What is Galaxy?

At Ning, in 2006, Martin and I wrote a deployment tool called Galaxy. Since that time I know of at least three complete reimplementations, two major forks, and half a dozen more partial reimplementations. In a bizarre twist of fate, I learned yesterday from Adrian that my friend James also has a clean room implementation. Using Fabric called Process Manager. Holy shit.

Beyond reimplementations and forks from ex-Ninglets who are using a Galaxy derivitive, I frequently hear from ex-Ninglets who are not and wish they could. We clearly got something right, it seems. Fascinatingly, folks all seem to focus on different aspects of Galaxy in terms of what they love about it. They also tend to have a common set of complaints about how Ning’s version worked, and have adapted theirs to accomodate them.

To me, the heart of Galaxy is the concept of the galaxy bundle, a tarball with the application and its dependencies coupled with an RC script at a known location inside the bundle. Given such a bundle, a Galaxy implementation is then the tooling for deploying and managing those bundles across a set of servers. From personal, and second hand, experience this simple setup can keep things happy well into the thousands of servers.

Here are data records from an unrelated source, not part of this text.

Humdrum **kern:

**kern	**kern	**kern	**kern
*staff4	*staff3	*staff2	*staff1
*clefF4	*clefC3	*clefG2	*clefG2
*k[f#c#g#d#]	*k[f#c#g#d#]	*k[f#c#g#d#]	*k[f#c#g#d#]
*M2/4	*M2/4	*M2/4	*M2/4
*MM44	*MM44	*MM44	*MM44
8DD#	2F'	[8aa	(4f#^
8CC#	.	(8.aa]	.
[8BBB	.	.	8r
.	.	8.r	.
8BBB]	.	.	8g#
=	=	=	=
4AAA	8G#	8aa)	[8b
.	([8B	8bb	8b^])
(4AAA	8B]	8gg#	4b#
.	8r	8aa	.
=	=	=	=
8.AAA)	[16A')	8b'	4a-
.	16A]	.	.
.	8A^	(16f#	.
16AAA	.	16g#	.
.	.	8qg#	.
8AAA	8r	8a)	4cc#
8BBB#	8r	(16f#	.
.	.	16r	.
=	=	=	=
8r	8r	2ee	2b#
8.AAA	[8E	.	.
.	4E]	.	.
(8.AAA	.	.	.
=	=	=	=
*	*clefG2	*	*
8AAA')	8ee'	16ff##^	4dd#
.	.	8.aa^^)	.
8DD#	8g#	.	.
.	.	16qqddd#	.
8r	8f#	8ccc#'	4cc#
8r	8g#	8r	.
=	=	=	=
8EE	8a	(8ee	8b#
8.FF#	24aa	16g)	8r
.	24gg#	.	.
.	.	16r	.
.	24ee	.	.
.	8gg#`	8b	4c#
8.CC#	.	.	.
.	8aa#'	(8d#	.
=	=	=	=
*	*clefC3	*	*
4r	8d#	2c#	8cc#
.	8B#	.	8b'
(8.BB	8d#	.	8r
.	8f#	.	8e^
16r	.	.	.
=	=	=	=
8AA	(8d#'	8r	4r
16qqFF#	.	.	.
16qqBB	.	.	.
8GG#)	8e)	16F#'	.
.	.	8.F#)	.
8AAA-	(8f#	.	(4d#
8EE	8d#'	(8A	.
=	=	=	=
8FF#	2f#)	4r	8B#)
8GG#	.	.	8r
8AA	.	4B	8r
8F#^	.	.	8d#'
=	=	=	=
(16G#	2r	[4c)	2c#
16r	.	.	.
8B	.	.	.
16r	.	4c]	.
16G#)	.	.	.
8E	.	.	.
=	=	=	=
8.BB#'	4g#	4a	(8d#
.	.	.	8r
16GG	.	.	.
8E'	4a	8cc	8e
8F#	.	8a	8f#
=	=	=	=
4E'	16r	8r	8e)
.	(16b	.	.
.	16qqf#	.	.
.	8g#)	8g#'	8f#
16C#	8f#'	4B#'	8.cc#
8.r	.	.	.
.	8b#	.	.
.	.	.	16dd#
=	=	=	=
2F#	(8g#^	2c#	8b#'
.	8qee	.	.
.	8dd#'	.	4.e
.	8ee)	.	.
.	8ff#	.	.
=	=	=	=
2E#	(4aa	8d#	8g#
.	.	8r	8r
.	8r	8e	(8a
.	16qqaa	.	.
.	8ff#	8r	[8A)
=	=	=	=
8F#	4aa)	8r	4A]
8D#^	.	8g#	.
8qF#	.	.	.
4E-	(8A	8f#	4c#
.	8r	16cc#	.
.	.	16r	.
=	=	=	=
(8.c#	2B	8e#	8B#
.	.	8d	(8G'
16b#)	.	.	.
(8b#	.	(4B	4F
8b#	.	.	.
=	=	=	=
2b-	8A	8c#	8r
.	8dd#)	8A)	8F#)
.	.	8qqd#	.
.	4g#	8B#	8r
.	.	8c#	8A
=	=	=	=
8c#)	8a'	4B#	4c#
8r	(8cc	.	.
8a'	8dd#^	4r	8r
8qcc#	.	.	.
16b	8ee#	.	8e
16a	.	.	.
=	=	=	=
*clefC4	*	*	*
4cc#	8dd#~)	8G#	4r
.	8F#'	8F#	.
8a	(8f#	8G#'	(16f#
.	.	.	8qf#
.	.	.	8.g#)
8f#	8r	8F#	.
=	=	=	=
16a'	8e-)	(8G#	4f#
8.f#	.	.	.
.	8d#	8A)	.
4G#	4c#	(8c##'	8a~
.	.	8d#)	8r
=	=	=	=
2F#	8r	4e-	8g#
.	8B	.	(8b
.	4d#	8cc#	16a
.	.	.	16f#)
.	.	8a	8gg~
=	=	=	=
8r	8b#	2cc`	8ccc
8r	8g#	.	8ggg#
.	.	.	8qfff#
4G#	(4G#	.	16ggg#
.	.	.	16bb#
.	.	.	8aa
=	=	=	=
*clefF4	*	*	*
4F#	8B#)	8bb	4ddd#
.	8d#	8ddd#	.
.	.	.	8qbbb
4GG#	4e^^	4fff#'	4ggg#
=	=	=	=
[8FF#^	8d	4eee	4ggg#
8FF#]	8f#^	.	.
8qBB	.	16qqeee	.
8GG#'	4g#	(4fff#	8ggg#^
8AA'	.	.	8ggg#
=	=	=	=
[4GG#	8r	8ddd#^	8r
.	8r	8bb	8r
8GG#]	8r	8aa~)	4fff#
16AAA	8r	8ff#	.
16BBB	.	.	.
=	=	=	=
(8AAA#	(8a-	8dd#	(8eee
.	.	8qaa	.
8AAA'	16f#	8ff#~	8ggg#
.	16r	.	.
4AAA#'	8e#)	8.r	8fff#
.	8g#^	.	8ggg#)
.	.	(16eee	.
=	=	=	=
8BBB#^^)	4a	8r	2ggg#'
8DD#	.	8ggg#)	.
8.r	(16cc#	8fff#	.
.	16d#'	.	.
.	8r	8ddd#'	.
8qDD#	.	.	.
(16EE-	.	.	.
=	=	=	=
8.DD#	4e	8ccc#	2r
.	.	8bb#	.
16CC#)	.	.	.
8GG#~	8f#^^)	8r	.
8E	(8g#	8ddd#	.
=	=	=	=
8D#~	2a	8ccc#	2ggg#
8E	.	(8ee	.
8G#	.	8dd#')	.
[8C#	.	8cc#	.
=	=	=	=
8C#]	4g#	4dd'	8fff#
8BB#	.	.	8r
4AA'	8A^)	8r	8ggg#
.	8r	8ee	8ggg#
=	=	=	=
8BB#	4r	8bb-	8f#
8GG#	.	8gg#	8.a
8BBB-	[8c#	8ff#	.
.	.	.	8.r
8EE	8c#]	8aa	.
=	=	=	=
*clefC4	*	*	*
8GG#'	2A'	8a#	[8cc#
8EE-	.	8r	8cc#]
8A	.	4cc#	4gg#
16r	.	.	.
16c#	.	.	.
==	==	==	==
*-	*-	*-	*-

To many others, the heart of Galaxy seems to be the tooling itself, and the fairly nice way of managing applications seperately from servers. At least one major user even ignores the idea of putting the applications and their dependencies in the bundle, and uses Galaxy to install RPMs! (I personally think this approach is not so great, but the person doing it is one of the best engineers I know, so am happy to believe I may be wrong).

Different folks have also drawn the line of what the Galaxy implementation should manage in quite different places. In the orginal implementation, Galaxy included bundle and configuration repositories, along with how those repos were structured, an agent to control the application on the server, a console to keep track of it all, and a command line tool to query and take actions on the system. On the other hand, the Proofpoint/Airlift implementation weakens the contracts on configuration (in a good way), requires a Maven repository for bundles, supports an arbitrary number of applications per host, and has Galaxy handle server provisioning as well as application deployment. The Ness and, I believe, Metamarkets, implementation changes the configuration contract significantly, also supports several applications per host, and includes much more local server state in what Galaxy itself manages.

The other (generally minor) implementations and experiments have taken it in quite a few different directions, ranging from Pierre’s reimplementation using Erlang and CouchDB, to my reimplementation with no agents or console.

There seems to be an awful lot of experimentation around the concepts in Galaxy, which is awesome! Unfortunately, only the original implementation is very well documented at this point, so it is tough to use Galaxy unless you have used it before (hence my shock at James even knowing about it). I guess it’s time to start documenting and try to save other folks some work!